Before Simplicity is ready for deployment on Liquid, some of the steps we’ll be working on include:
- Implementing Taproot on Liquid.
- Cleaning up our Elements branch and updating Simplicity to build on Taproot, which provides a more flexible script-updating mechanism than raw SegWit.
- Determining an accurate cost model for Simplicity programs, starting from the formal Bit Machine (as in Section 3.5.2 of the Simplicity Tech Report) but modified to take account of jets. Similarly, designing an update mechanism to allow these costs to change as new jets are implemented.

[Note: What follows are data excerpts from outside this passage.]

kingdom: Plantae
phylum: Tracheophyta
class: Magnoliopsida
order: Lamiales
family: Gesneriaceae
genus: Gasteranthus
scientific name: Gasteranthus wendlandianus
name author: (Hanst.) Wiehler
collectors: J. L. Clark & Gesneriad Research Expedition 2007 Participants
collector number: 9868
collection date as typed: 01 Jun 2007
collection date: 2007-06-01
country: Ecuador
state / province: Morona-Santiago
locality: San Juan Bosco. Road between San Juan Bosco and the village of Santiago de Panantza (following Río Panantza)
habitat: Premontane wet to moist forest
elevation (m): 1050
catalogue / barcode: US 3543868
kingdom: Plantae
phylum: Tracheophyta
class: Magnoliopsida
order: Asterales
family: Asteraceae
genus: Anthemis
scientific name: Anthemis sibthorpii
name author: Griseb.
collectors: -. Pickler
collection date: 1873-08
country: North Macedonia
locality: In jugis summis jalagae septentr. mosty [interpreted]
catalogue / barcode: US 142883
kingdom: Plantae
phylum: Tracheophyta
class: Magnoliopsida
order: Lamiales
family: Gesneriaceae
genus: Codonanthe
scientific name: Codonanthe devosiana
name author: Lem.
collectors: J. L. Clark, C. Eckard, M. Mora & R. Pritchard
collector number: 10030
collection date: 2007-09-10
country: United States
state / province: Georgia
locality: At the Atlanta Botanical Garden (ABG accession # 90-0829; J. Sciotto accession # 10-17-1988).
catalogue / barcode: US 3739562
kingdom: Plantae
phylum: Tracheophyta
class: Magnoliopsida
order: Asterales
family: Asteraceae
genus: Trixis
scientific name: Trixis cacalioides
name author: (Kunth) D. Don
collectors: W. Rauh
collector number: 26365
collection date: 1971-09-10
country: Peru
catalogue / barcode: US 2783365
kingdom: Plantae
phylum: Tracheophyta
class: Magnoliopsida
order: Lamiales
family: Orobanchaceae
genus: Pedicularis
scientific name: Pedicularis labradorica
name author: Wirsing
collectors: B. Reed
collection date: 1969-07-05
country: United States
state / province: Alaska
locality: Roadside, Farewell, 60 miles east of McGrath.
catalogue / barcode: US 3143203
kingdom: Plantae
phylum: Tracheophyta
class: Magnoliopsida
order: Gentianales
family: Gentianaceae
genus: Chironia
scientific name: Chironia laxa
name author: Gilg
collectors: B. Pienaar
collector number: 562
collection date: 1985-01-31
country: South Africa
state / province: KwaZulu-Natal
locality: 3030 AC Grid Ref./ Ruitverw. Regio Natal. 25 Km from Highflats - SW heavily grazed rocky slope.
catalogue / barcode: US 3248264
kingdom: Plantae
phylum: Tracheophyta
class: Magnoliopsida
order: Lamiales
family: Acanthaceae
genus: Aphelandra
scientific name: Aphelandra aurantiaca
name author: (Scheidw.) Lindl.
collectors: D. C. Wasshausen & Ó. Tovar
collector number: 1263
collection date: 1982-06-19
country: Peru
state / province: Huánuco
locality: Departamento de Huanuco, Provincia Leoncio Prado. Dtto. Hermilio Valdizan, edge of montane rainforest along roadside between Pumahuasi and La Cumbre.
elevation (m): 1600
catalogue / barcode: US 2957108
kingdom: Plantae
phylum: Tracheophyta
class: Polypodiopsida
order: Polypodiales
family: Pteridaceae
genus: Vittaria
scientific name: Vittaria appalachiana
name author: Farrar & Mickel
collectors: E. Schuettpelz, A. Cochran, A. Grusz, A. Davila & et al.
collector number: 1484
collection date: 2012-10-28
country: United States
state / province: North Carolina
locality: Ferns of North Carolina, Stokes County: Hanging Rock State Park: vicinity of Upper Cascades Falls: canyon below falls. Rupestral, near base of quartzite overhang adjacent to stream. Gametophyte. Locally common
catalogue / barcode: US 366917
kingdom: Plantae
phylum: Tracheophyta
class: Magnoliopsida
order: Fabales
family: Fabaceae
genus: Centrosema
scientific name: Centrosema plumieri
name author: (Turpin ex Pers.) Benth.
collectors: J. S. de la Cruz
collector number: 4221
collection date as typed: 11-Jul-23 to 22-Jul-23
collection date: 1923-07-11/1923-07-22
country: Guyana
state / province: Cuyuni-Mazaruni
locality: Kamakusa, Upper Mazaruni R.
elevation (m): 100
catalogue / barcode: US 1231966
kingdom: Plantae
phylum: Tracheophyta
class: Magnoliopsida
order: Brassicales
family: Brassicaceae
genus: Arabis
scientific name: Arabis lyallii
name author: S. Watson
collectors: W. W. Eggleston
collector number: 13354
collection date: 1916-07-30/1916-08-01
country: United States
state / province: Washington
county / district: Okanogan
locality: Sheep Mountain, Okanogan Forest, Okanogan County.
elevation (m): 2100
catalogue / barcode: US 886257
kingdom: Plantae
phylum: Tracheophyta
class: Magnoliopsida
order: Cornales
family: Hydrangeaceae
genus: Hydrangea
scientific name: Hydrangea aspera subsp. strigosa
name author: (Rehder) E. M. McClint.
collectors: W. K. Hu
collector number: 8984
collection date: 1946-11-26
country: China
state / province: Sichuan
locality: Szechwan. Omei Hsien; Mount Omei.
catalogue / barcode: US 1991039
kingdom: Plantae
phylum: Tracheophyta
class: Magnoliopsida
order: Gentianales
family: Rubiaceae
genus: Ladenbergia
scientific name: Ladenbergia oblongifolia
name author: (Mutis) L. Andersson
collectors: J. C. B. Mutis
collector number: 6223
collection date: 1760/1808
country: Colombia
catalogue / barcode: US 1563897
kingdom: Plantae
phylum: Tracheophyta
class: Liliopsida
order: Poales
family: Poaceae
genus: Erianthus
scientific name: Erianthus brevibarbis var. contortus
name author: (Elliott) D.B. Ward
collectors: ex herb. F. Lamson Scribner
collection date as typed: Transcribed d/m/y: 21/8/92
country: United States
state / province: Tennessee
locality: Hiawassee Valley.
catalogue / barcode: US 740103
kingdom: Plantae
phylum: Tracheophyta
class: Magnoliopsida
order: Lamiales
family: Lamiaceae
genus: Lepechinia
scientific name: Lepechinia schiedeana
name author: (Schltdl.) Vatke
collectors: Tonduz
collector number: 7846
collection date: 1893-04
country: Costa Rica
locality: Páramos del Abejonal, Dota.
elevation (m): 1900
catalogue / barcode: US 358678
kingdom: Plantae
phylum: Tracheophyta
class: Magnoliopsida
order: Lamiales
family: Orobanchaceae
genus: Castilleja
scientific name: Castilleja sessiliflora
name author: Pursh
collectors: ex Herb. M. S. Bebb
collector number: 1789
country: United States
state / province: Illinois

- Completing the implementation of Simplicity, including all resource estimation features, anti-denial-of-service mitigations, and finalizing the canonical program representation.
In addition to this work on the consensus layer, to make Simplicity more usable we need to write high-level tools to enable programmers to work with the language. As a first step toward this, we intend to implement a Simplicity target for the rust-miniscript library, allowing users to compile Miniscript policies to Simplicity. By decompiling the resulting programs back to the policy language (called lifting), users can easily verify that the resulting programs have identical semantics to the corresponding Miniscript, allowing them to explore the additional powers of Simplicity starting from a rich but formally-verifiable baseline.
Building a new blockchain programming language is no easy task. We’re extremely proud of how much we’ve achieved since embarking on developing Simplicity in 2017, and are excited about building real things for real users in 2020.